Location
- Country: United States
- State: Washington
- County: Clallam

Physical characteristics
- Source: Olympic Mountains
- • coordinates: 48°10′16″N 124°17′41″W﻿ / ﻿48.17111°N 124.29472°W
- Mouth: Strait of Juan de Fuca
- • location: Clallam Bay
- • coordinates: 48°15′19″N 124°15′49″W﻿ / ﻿48.25528°N 124.26361°W
- Length: 15.7 mi (25.3 km)
- Basin size: 31.1 sq mi (81 km^{2})

= Clallam River =

The Clallam River is a river in the U.S. state of Washington. The river is over 15.7 mi long. Nearby and similar rivers include the Pysht River and Hoko River.

==Course==
The Clallam River originates in the Olympic Mountains near Ellis Mountain. It flows generally north collecting tributaries such as Blowder Creek, Charley Creek, Last Creek, and Pearson Creek before emptying into Clallam Bay, part of the Strait of Juan de Fuca. The community of Clallam Bay is located at the river's mouth.

==Natural history==
The Clallam River supports populations of coho, chum, and Chinook salmon as well as steelhead and coastal cutthroat trout.

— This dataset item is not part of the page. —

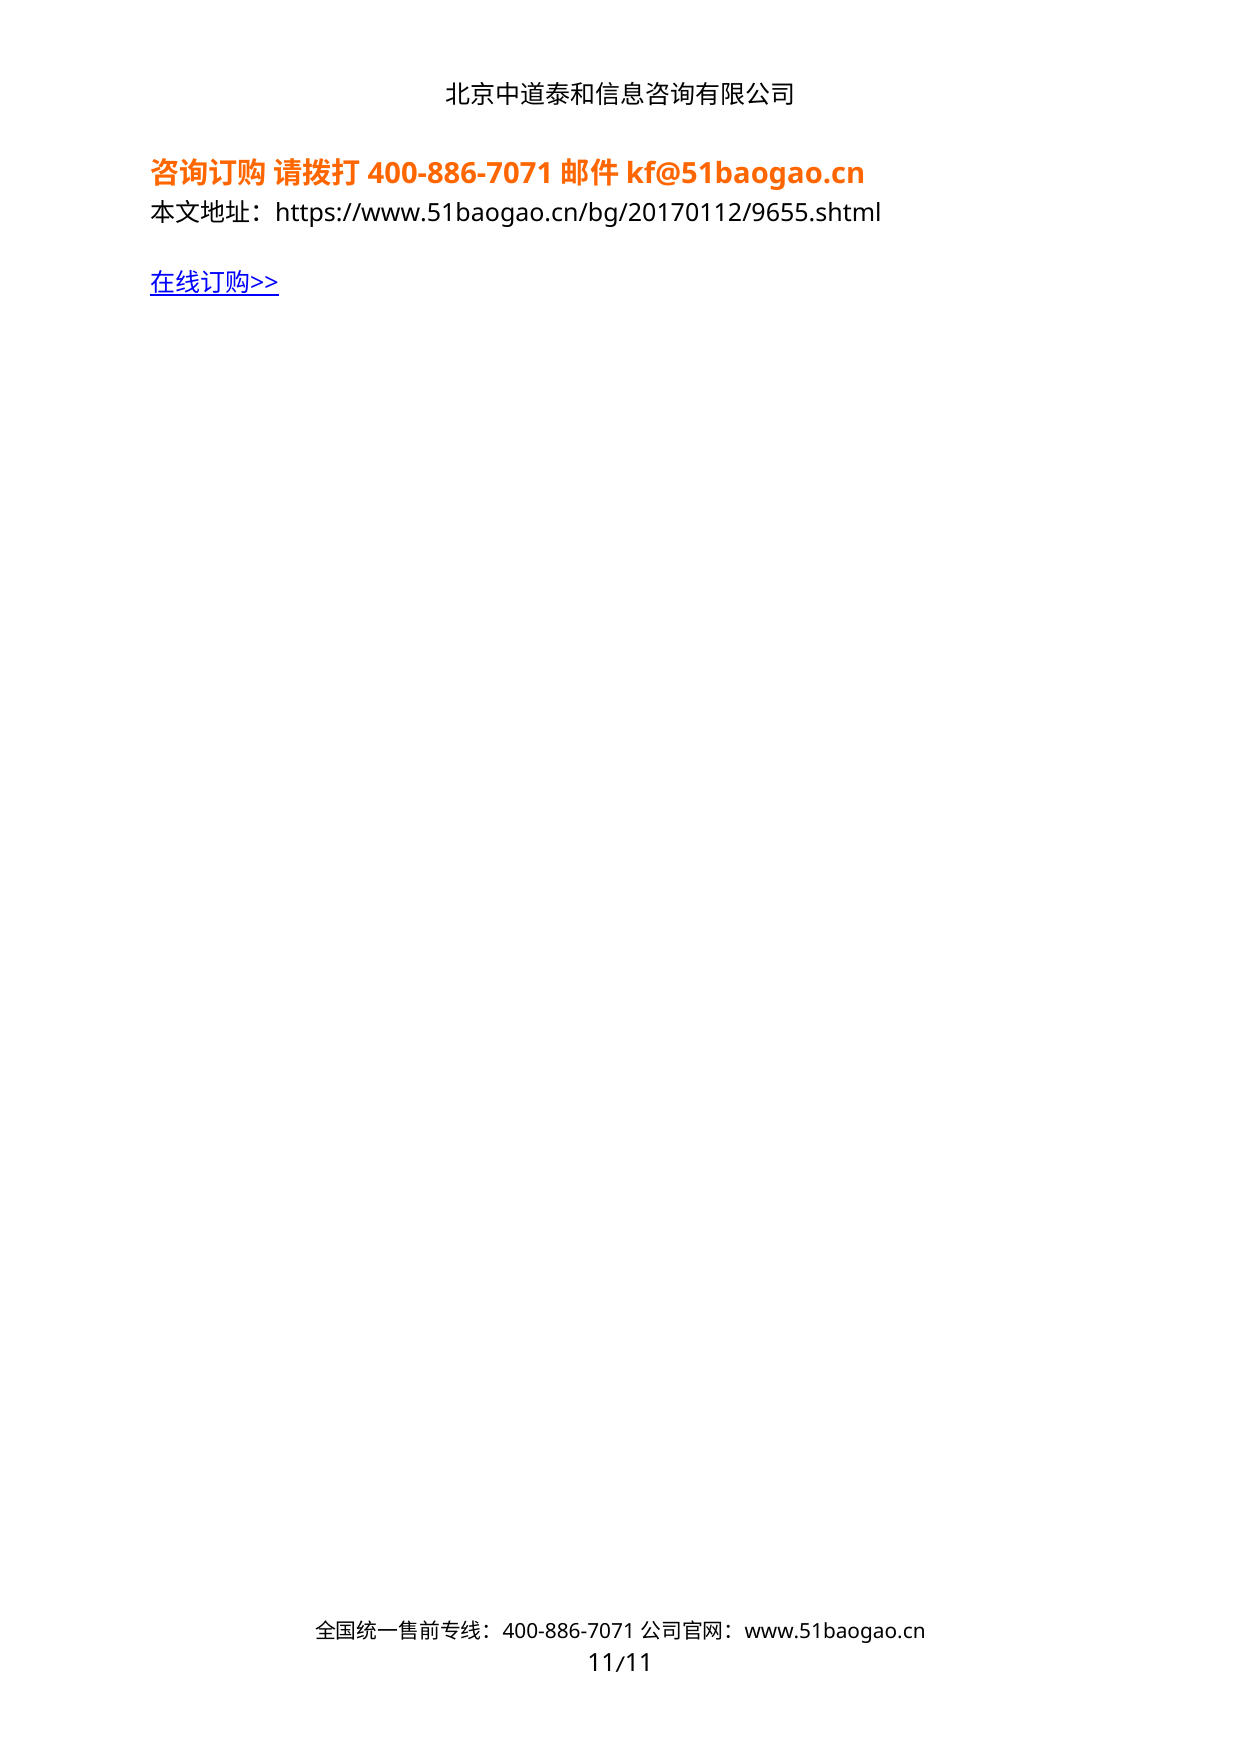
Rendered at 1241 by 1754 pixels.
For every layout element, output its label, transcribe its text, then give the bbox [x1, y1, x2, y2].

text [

The Clallam River is unusual in that sands and gravels frequently block the river's mouth. The river's lower course runs parallel to the sea, behind the gravel bars. Over the years the river repeatedly breaks through the barrier in different places, usually during periods of high stream flow. Sometimes migrating fish are trapped behind gravel barriers at the river's mouth. In July 1998 significant numbers of Steelhead trout were trapped in this way. The Pacific Coast Salmon Coalition had a channel cleared through the gravel bar, allowing the fish to escape.